AI can predict the risk of distant recurrence in endometrial cancer

Histology slides

An investigational deep learning model requiring one histopathologic slide accurately predicted the risk of distant recurrence in patients with endometrial cancer, according to findings presented at the AACR Annual Meeting 2023.

Endometrial cancer is the most common type of uterine cancer. While patients with early-stage uterine cancer have an approximately 95% five-year survival rate, those who develop a distant recurrence have a very poor survival outcome.

The risk of distant recurrence may be reduced by adjuvant systemic therapy; therefore, correctly identifying patients at high risk and low risk of distant recurrence is crucial for personalised adjuvant treatment recommendations and for reducing unnecessary morbidity from toxic treatments.

Current methods of risk stratification are either inaccurate or costly. The increasing number of prognostic variables has made it difficult to combine the relevant factors into a single risk score.

To overcome these challenges, Fremond and colleagues examined the potential of deep learning to predict patients’ risk of distant recurrence using digitised histopathological slides.

“Deep learning is a powerful computer-aided predictive technology that has entered the field of pathology because it can be trained to read complex visual information from tumour slides after digitisation,” Sarah Fremond, a PhD candidate in computational pathology and deep learning for endometrial cancer at Leiden University Medical Center in the Netherlands.

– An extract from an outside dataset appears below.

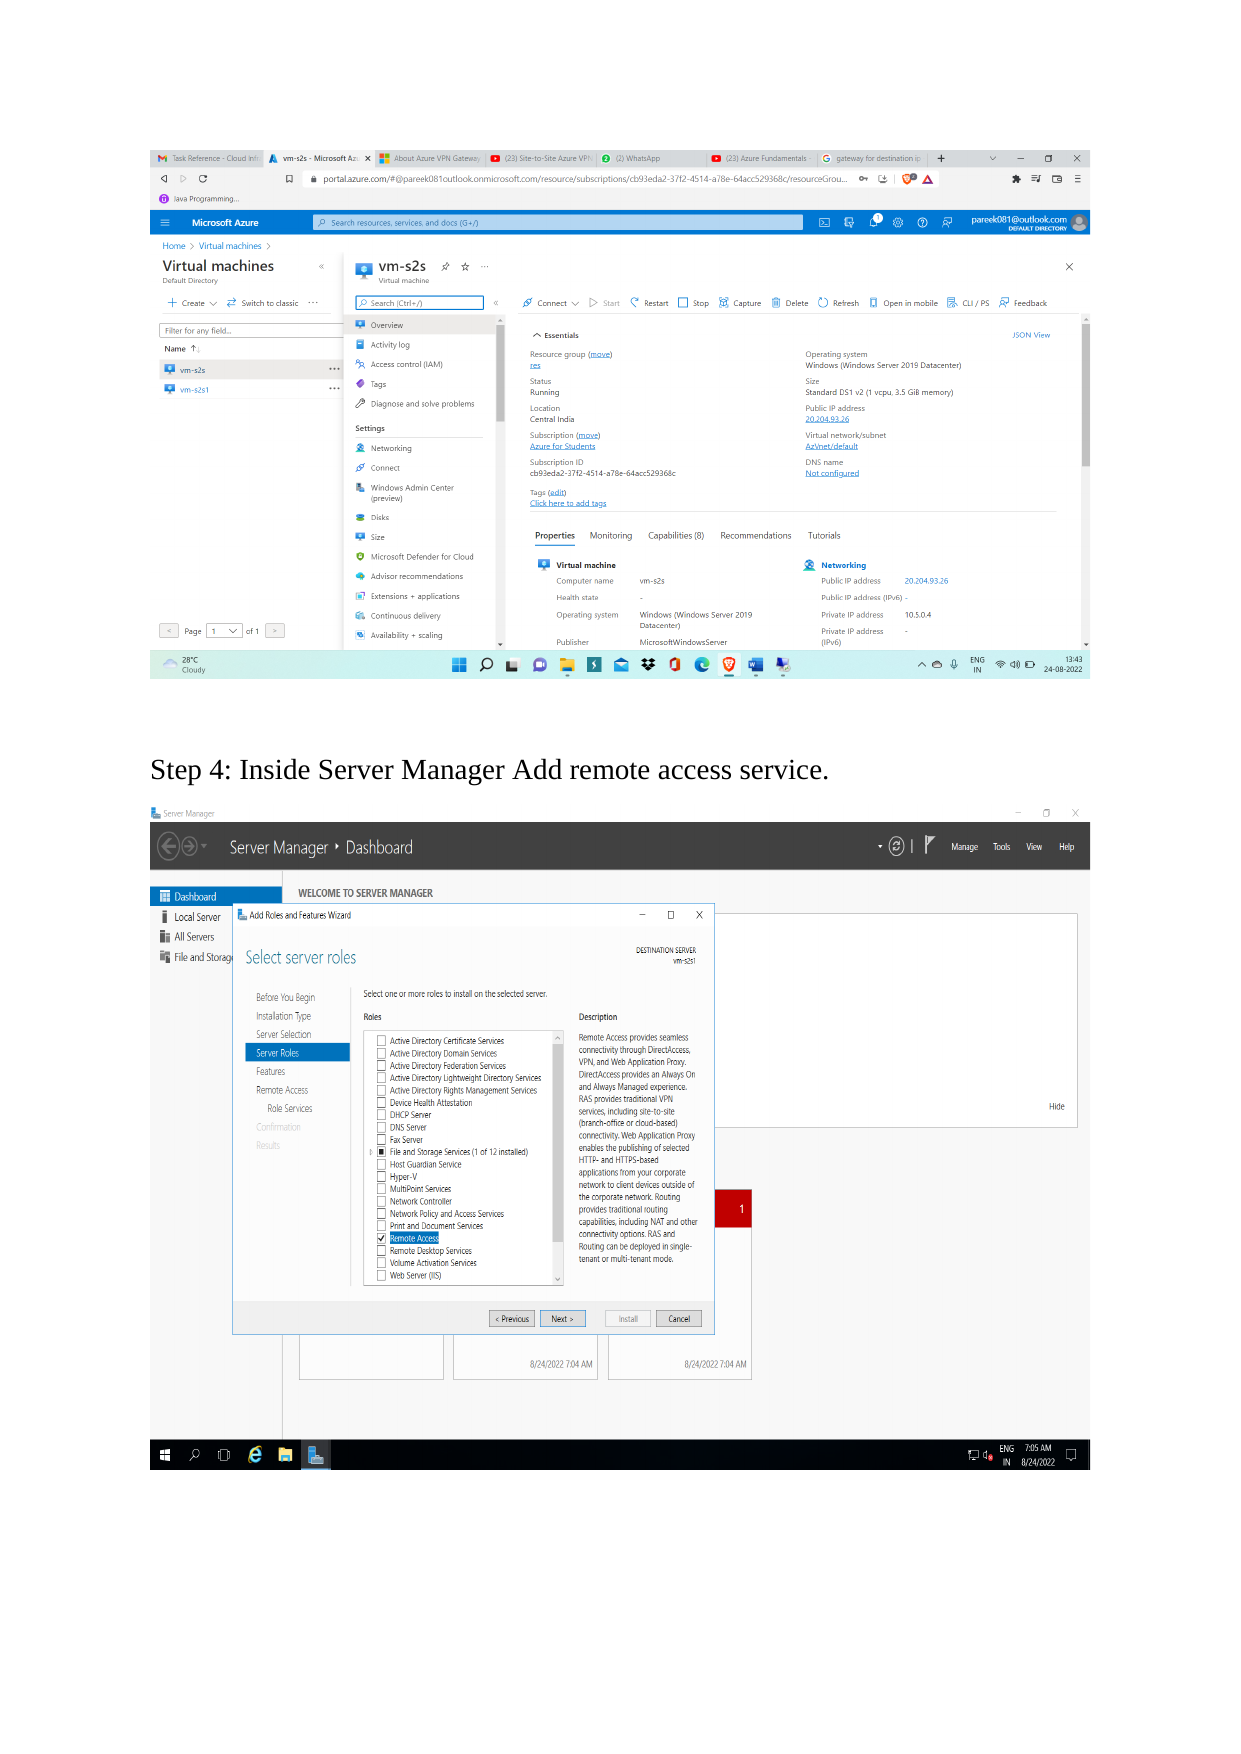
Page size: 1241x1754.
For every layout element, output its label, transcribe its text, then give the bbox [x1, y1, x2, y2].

picture [150, 150, 1091, 679]
text Step 4: Inside Server Manager Add remote access service. [150, 752, 1090, 785]
picture [150, 804, 1091, 1470]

Prediction consistent with patient outcomes

To develop the model, Fremond and colleagues utilised long-term follow-up data from patients enrolled in the PORTEC-1/-2/-3 randomised clinical trials and patients in three separate clinical cohorts, amounting to 1,761 patients with endometrial cancer who had not received prior adjuvant chemotherapy.

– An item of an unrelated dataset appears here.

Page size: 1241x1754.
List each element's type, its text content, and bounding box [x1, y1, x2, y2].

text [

One representative histopathological slide image of the tumour was used from each of 1,408 patients to train and optimise the model. “This means that the model was exposed many times to the histopathological image and to the information regarding the time to distant recurrence in each patient until the model started to recognise visual features that were predictive of distant recurrence,” Fremond explained.

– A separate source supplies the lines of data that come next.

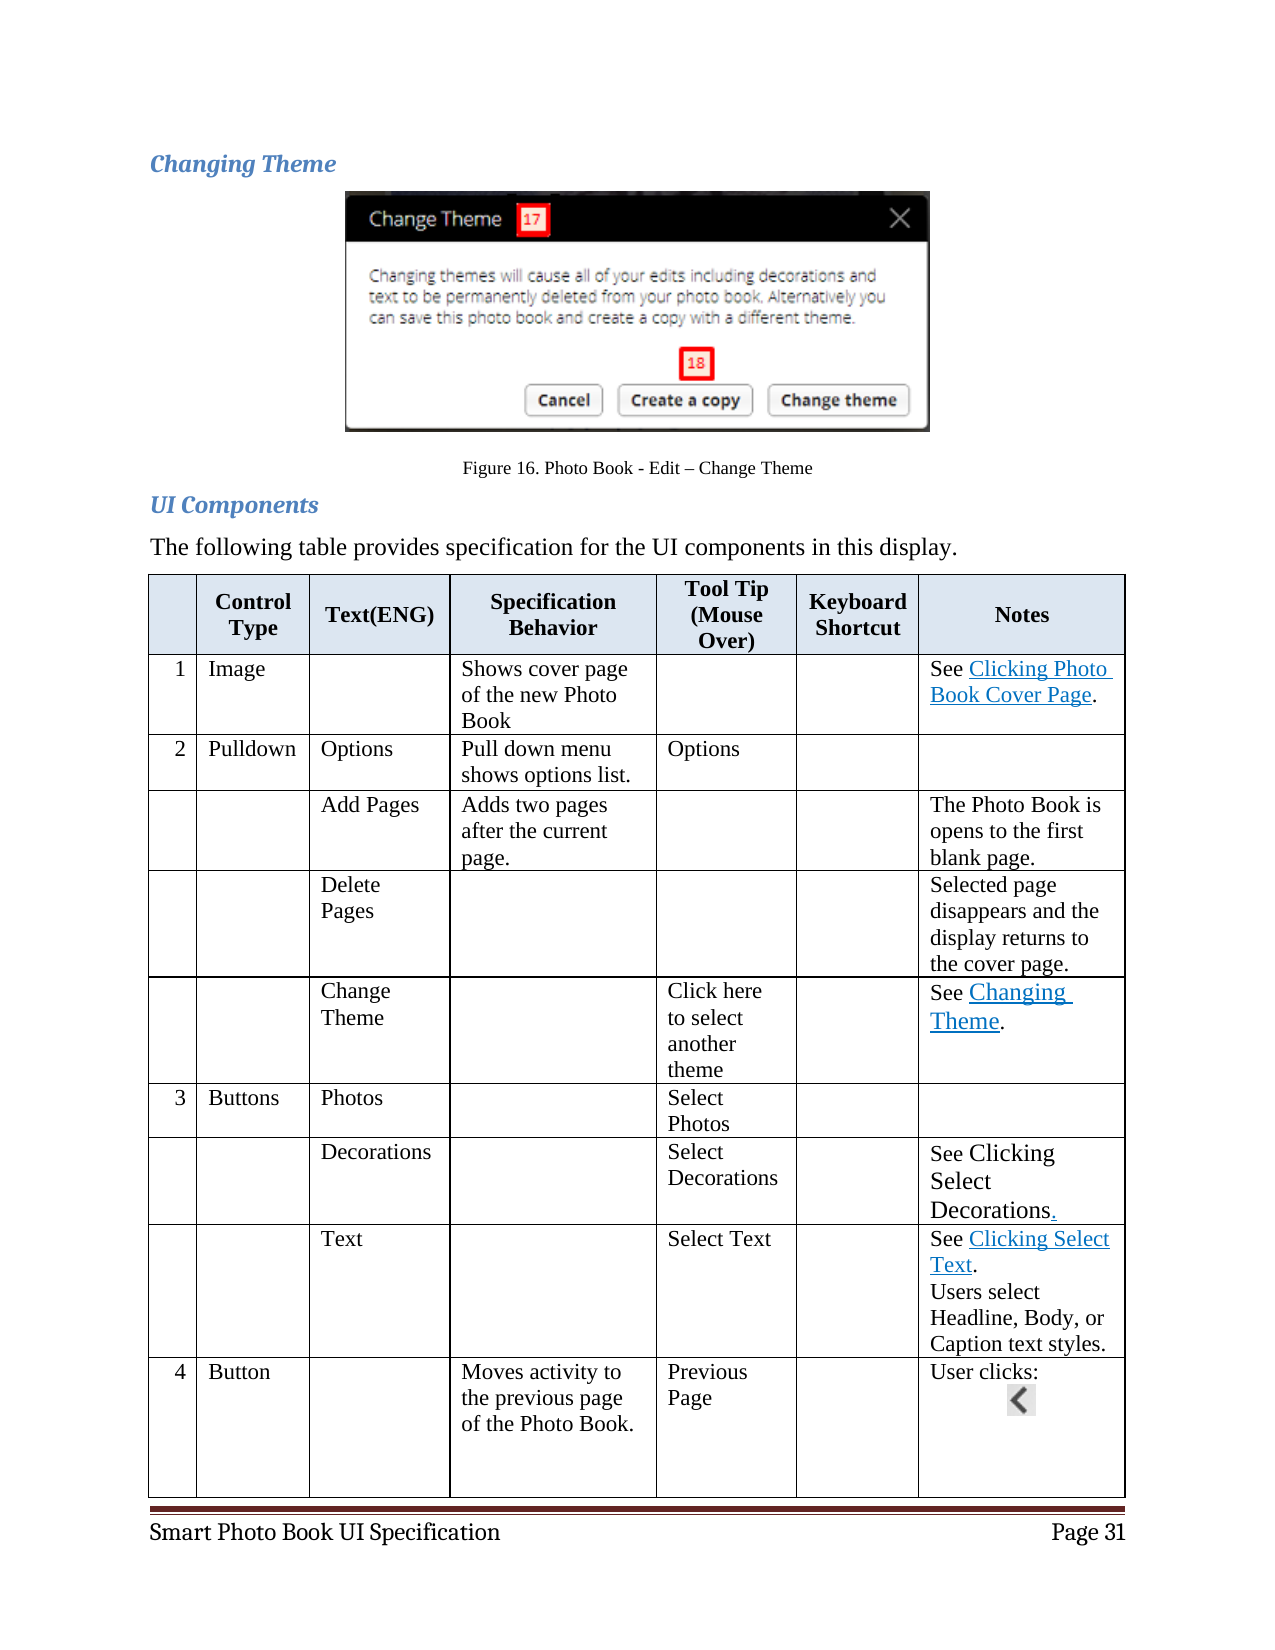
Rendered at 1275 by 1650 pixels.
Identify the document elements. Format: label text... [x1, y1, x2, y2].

table_cell [797, 1138, 918, 1224]
table_header Specification Behavior [451, 575, 656, 654]
subtitle UI Components [150, 491, 1125, 520]
text Figure 16. Photo Book - Edit – Change Theme [150, 457, 1125, 478]
table_cell Change Theme [310, 978, 449, 1083]
table_cell [310, 1358, 449, 1497]
table_cell [451, 1225, 656, 1357]
table_cell [797, 735, 918, 790]
table_cell [451, 978, 656, 1083]
table_cell [797, 978, 918, 1083]
table_cell [149, 1138, 196, 1224]
table_cell Text [310, 1225, 449, 1357]
table_cell Moves activity to the previous page of the Photo Book. [451, 1358, 656, 1497]
table_cell Pull down menu shows options list. [451, 735, 656, 790]
table_cell [197, 791, 309, 870]
table_cell Buttons [197, 1084, 309, 1137]
table_cell See . [919, 978, 1124, 1083]
table_cell Button [197, 1358, 309, 1497]
table_cell Adds two pages after the current page. [451, 791, 656, 870]
table_cell [310, 655, 449, 734]
table_cell [919, 735, 1124, 790]
table_header Notes [919, 575, 1124, 654]
table_cell Click here to select another theme [657, 978, 796, 1083]
table_cell [451, 1138, 656, 1224]
table_cell [797, 1225, 918, 1357]
table_cell Select Photos [657, 1084, 796, 1137]
table_cell [657, 655, 796, 734]
table_cell 1 [149, 655, 196, 734]
table_cell [197, 871, 309, 976]
table_cell Selected page disappears and the display returns to the cover page. [919, 871, 1124, 976]
table_cell [919, 1084, 1124, 1137]
picture [1007, 1384, 1036, 1416]
table_cell Select Decorations [657, 1138, 796, 1224]
table_cell 4 [149, 1358, 196, 1497]
table_cell Image [197, 655, 309, 734]
table_cell [149, 871, 196, 976]
table_cell See . [919, 655, 1124, 734]
table_cell Delete Pages [310, 871, 449, 976]
subtitle Changing Theme [150, 150, 1125, 179]
picture [345, 191, 930, 432]
table_header Control Type [197, 575, 309, 654]
table_cell [797, 791, 918, 870]
table_cell [197, 1225, 309, 1357]
table_cell Options [657, 735, 796, 790]
table_cell See . Users select Headline, Body, or Caption text styles. [919, 1225, 1124, 1357]
table_cell Photos [310, 1084, 449, 1137]
table_header Tool Tip (Mouse Over) [657, 575, 796, 654]
table_cell [797, 871, 918, 976]
table_cell [149, 1225, 196, 1357]
table_cell [451, 1084, 656, 1137]
table_cell Add Pages [310, 791, 449, 870]
table_cell [149, 791, 196, 870]
table_cell Options [310, 735, 449, 790]
table_cell The Photo Book is opens to the first blank page. [919, 791, 1124, 870]
table_cell [797, 1084, 918, 1137]
table_cell [657, 791, 796, 870]
table_cell Pulldown [197, 735, 309, 790]
table_cell [451, 871, 656, 976]
table_cell [797, 1358, 918, 1497]
table_cell Shows cover page of the new Photo Book [451, 655, 656, 734]
table_cell Previous Page [657, 1358, 796, 1497]
table_header [149, 575, 196, 654]
table_cell [197, 978, 309, 1083]
table_cell [197, 1138, 309, 1224]
text The following table provides specification for the UI components in this display. [150, 532, 1125, 561]
table_cell [797, 655, 918, 734]
table_cell User clicks: [919, 1358, 1124, 1497]
table_cell Select Text [657, 1225, 796, 1357]
table_header Keyboard Shortcut [797, 575, 918, 654]
table_cell 2 [149, 735, 196, 790]
table_cell Decorations [310, 1138, 449, 1224]
table_cell [149, 978, 196, 1083]
table_cell [657, 871, 796, 976]
table_header Text(ENG) [310, 575, 449, 654]
table_cell 3 [149, 1084, 196, 1137]
table_cell See . [919, 1138, 1124, 1224]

To assess its performance and generalisability, the resulting model was then tested on the previously unseen dataset of 353 patients whose data were not used to train the model. The model identified 89 of these patients as having a low risk of distant recurrence, 175 an intermediate risk, and 89 a high risk.

These predictions were consistent with the patients’ outcomes: 3.37% of patients categorised as low-risk experienced a distant recurrence, as compared with 15.43% and 36% of those categorised as intermediate-risk and high-risk, respectively.

Fremond noted that the results outperformed pathologist-identified features, such as tumour type, grade, and molecular class, typically used to assign risk groups.

“Although additional external validation is needed, the performance of this model serves as an important proof of concept that deep learning models have the potential to optimize clinical care for patients with endometrial cancer,” she said.